February 10, 2010, 2:55pm

Rice farmers can earn extra money by doing fish-farming in their ricefields.

Instead of fishing in rivers, they may opt to convert the lower portion of their ricefields into fishponds like what a farmer in Alicia, Isabela did.

Roberto Navarro of Barangay Paddad does this so-called rice-fish technology by the Bureau of Fisheries and Aquatic Resources (BFAR). He says that profit from his 1,700 square meter tilapia fishpond that used to be a mud pit is equivalent to an income from a 7,000 sq. m. rice land.

That’s because the stocks of this rice-fish technology demonstration cooperator of the BFAR Region II have reached 4 to 3 pieces a kilo. In fact some have weighed even half a kilo. At an average harvest weight of 250 grams, potential production is 1,806.25 kilos. This is worth a net income of P74,232 at A farmgate price of P70 per kilo.

The culture period, however, was extended a bit due to supply glut. But expenses were minimal due to the application of the 45-day delayed feeding technology, or the introduction of commercial feeds 45 days after pond stocking.

Likewise, Navarro does not feed his stocks when he observes abundance of algae, the natural food, in the pond. “I do not feed my stocks for a day if I observe greenish color in the pond,” he says. And to maintain the growth of algae, he places seven bags of chicken manure in the pond.

Navarro says the total feed consumption of his 8,500 size 17 tilapia fingerlings is only 60 bags. This is much lower than the standard feed consumption rate of 10 bags per 1,000 fingerlings.
His total expenditure on one hand is only P52,205.
Marlo Pagulayan of Peñablanca town in Cagayan also practices this technology. But the ulang and tilapia fishpond of this technology demonstration cooperator is on a slightly elevated portion of his rice land. He did so because he had problems leveling the said portion. “That’s why I decided to convert the area into a fishpond,” he says.

Like Navarro, Pagulayan uses pond water to irrigate his ricefield. And they have the same observation: rice plants became more vigorous as draining pond water into the ricefield enhances soil fertility.

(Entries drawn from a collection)
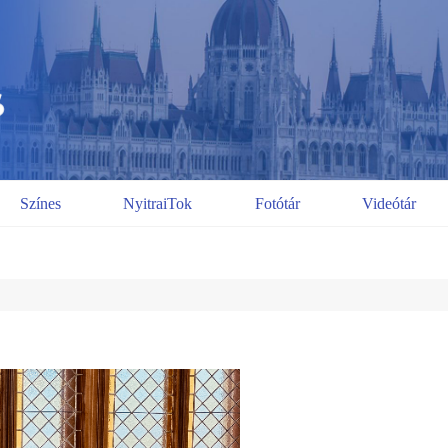
Színes
NyitraiTok
Fotótár
Videótár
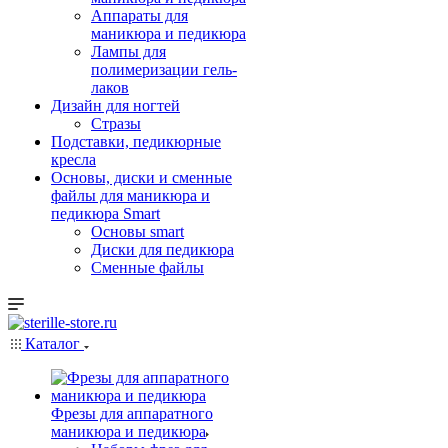
Аппараты для
маникюра и педикюра
Лампы для
полимеризации гель-
лаков
Дизайн для ногтей
Стразы
Подставки, педикюрные
кресла
Основы, диски и сменные
файлы для маникюра и
педикюра Smart
Основы smart
Диски для педикюра
Сменные файлы
Каталог
Фрезы для аппаратного
маникюра и педикюра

Tasks and exercises
1: In the rice-fish farming text, how many bags of chicken manure does Navarro put in his pond to keep the algae growing?
2: Copy all the lines of the records exactly, leaving out the pictures.
The text and the records were taken from unrelated sources.

Results
1: Seven bags.

2:
Színes
NyitraiTok
Fotótár
Videótár
Аппараты для
маникюра и педикюра
Лампы для
полимеризации гель-
лаков
Дизайн для ногтей
Стразы
Подставки, педикюрные
кресла
Основы, диски и сменные
файлы для маникюра и
педикюра Smart
Основы smart
Диски для педикюра
Сменные файлы
Каталог
Фрезы для аппаратного
маникюра и педикюра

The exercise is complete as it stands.